# Task instructions
Reproduce every line of the listing below without altering a single character.

# Entries supplied
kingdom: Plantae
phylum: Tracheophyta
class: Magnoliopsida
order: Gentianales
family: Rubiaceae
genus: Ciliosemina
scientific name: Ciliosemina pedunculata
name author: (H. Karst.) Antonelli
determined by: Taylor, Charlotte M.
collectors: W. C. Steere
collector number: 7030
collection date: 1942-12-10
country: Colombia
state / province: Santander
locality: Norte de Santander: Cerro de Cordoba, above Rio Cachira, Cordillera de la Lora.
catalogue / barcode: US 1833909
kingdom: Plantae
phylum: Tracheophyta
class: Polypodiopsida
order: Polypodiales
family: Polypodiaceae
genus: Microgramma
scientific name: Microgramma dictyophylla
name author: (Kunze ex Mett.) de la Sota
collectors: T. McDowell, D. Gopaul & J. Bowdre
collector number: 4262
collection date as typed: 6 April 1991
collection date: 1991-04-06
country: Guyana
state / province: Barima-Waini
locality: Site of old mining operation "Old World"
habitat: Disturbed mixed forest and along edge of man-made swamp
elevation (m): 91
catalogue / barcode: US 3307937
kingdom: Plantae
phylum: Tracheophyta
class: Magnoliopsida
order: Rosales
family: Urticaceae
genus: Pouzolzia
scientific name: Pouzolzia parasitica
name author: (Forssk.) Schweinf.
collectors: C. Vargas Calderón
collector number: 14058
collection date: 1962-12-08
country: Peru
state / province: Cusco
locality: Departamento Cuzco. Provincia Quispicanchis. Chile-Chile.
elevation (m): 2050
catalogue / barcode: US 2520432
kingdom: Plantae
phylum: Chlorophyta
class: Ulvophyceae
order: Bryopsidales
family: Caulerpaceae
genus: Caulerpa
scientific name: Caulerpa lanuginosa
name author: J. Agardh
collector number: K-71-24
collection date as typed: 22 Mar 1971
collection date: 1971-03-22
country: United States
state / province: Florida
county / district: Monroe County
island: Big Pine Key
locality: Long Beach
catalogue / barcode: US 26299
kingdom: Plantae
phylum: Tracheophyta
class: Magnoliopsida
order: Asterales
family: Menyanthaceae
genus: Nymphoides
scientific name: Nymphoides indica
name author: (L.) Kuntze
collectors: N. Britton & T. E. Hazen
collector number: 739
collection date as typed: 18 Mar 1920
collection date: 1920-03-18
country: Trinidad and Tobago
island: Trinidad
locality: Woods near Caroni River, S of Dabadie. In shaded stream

# Completed exercise
kingdom: Plantae
phylum: Tracheophyta
class: Magnoliopsida
order: Gentianales
family: Rubiaceae
genus: Ciliosemina
scientific name: Ciliosemina pedunculata
name author: (H. Karst.) Antonelli
determined by: Taylor, Charlotte M.
collectors: W. C. Steere
collector number: 7030
collection date: 1942-12-10
country: Colombia
state / province: Santander
locality: Norte de Santander: Cerro de Cordoba, above Rio Cachira, Cordillera de la Lora.
catalogue / barcode: US 1833909
kingdom: Plantae
phylum: Tracheophyta
class: Polypodiopsida
order: Polypodiales
family: Polypodiaceae
genus: Microgramma
scientific name: Microgramma dictyophylla
name author: (Kunze ex Mett.) de la Sota
collectors: T. McDowell, D. Gopaul & J. Bowdre
collector number: 4262
collection date as typed: 6 April 1991
collection date: 1991-04-06
country: Guyana
state / province: Barima-Waini
locality: Site of old mining operation "Old World"
habitat: Disturbed mixed forest and along edge of man-made swamp
elevation (m): 91
catalogue / barcode: US 3307937
kingdom: Plantae
phylum: Tracheophyta
class: Magnoliopsida
order: Rosales
family: Urticaceae
genus: Pouzolzia
scientific name: Pouzolzia parasitica
name author: (Forssk.) Schweinf.
collectors: C. Vargas Calderón
collector number: 14058
collection date: 1962-12-08
country: Peru
state / province: Cusco
locality: Departamento Cuzco. Provincia Quispicanchis. Chile-Chile.
elevation (m): 2050
catalogue / barcode: US 2520432
kingdom: Plantae
phylum: Chlorophyta
class: Ulvophyceae
order: Bryopsidales
family: Caulerpaceae
genus: Caulerpa
scientific name: Caulerpa lanuginosa
name author: J. Agardh
collector number: K-71-24
collection date as typed: 22 Mar 1971
collection date: 1971-03-22
country: United States
state / province: Florida
county / district: Monroe County
island: Big Pine Key
locality: Long Beach
catalogue / barcode: US 26299
kingdom: Plantae
phylum: Tracheophyta
class: Magnoliopsida
order: Asterales
family: Menyanthaceae
genus: Nymphoides
scientific name: Nymphoides indica
name author: (L.) Kuntze
collectors: N. Britton & T. E. Hazen
collector number: 739
collection date as typed: 18 Mar 1920
collection date: 1920-03-18
country: Trinidad and Tobago
island: Trinidad
locality: Woods near Caroni River, S of Dabadie. In shaded stream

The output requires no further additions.